The reality is that more than 43,500 Australians die from cardiovascular disease with a further 41,400 deaths associated from it. Heart disease remains the most expensive disease with more hospitalisations than any other disease, costing over $12 billion per year and estimated to increase to over $22 billion by 2032-33.
What if I told you there is a disease that impacts 1 in 8 Australians over 75 and, of those, 1 in 3 are under-recognised and under-treated? The real kicker is that up to 50% of those Australians with the severe form of this disease will die within 2 years unless they get surgery.
It’s a condition that’s as common as breast cancer.
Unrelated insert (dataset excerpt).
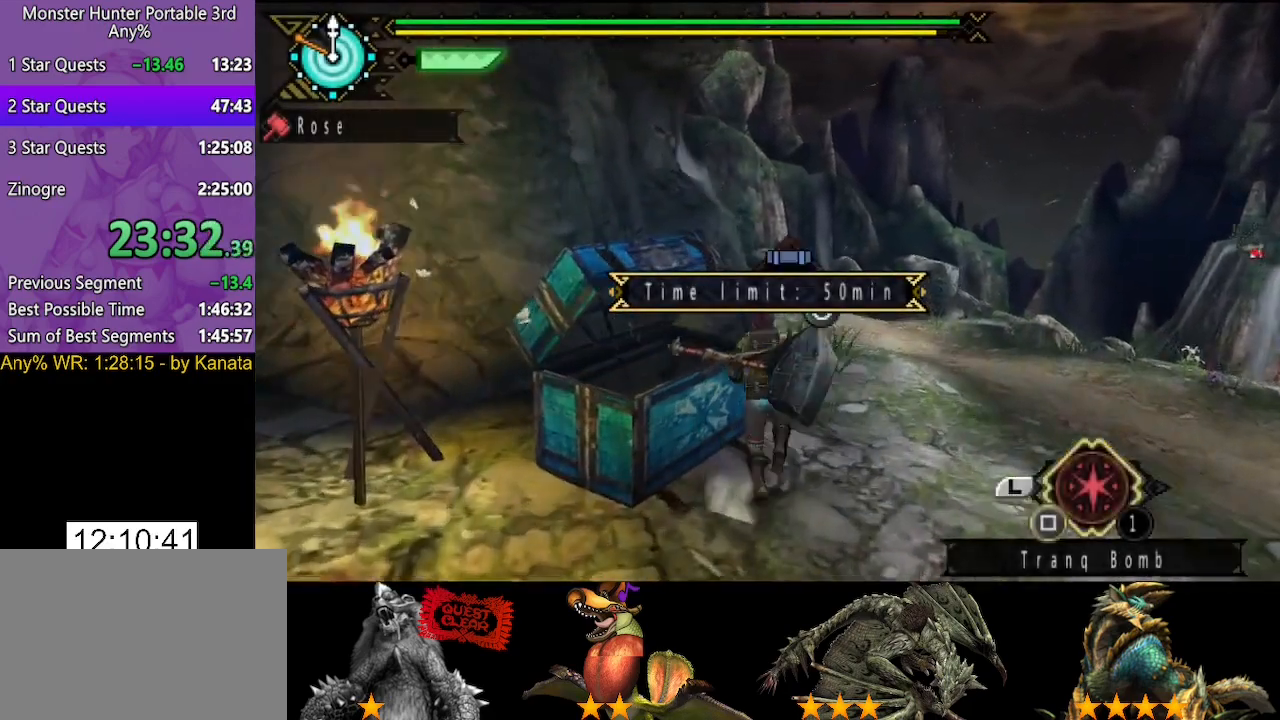
{"buttons": ["CIRCLE"], "left_stick": "center", "right_stick": "center", "events": [[33, "CIRCLE", "up"], [167, "DPAD_RIGHT", "down"], [267, "DPAD_DOWN", "down"], [267, "DPAD_RIGHT", "up"], [333, "DPAD_RIGHT", "down"], [367, "DPAD_DOWN", "up"], [433, "CIRCLE", "down"], [467, "DPAD_RIGHT", "up"]]}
Aortic stenosis is the narrowing of the aortic valve that restricts blood flow and, too often, the symptoms, such as chest pain, fainting upon exertion, shortness of breath and reduced activity, are dismissed as “getting old”.
With an ageing population, we will all need to look at ageing through a different lens. For example, Australians aged 65 years and over contribute almost $39 billion each year in unpaid caring and voluntary work. If the unpaid contribution of those aged 55 to 64 years is included, that figure rises to $74.5 billion per year.
A YouGov study commissioned by Edwards Lifesciences surveyed 2004 Australians over the age of 60 and showed 79% of respondents don’t know what aortic stenosis is, despite it being the one of the most common and serious heart valve disease problems in developed countries.  The questions were based on a similar survey of 12,820 people aged 60 years or older in 11 European countries in 2017.
Next year, 5.5 million Australians will be over the age 60 years, and this will increase to 6.9 million by 2030. Of those, we estimate the prevalence of severe aortic stenosis will increase from ~35K to ~46K that’s a 31% increase in 10 years.
At present, we are only treating ~8036 Australians, leaving tens of thousands untreated and under-diagnosed.
A recent report from Australian researchers found high rates of mortality associated with both moderate and severe aortic stenosis during long-term follow-up. As such, previous suggestions that moderate aortic stenosis is a benign condition are wrong.
In November, Medicare raised the rebate for heart health checks to 100%, meaning more than 1.5 million Australians at risk of heart attack or stroke now have access to GP-administered heart health checks.
We hope that checking for that ‘whooshing’ or ‘swishing’ sounds, which are signs of a heart murmur, is front of mind, because it will play a critical role in getting Australians at risk of cardiovascular disease the treatment they need.
At Edwards Lifesciences, we’re proud to be the market leader in patient-focused innovations for addressing structural heart disease. We’re committed to delivering innovative therapies for patients, whether it be for the aortic, pulmonary, mitral or tricuspid valves.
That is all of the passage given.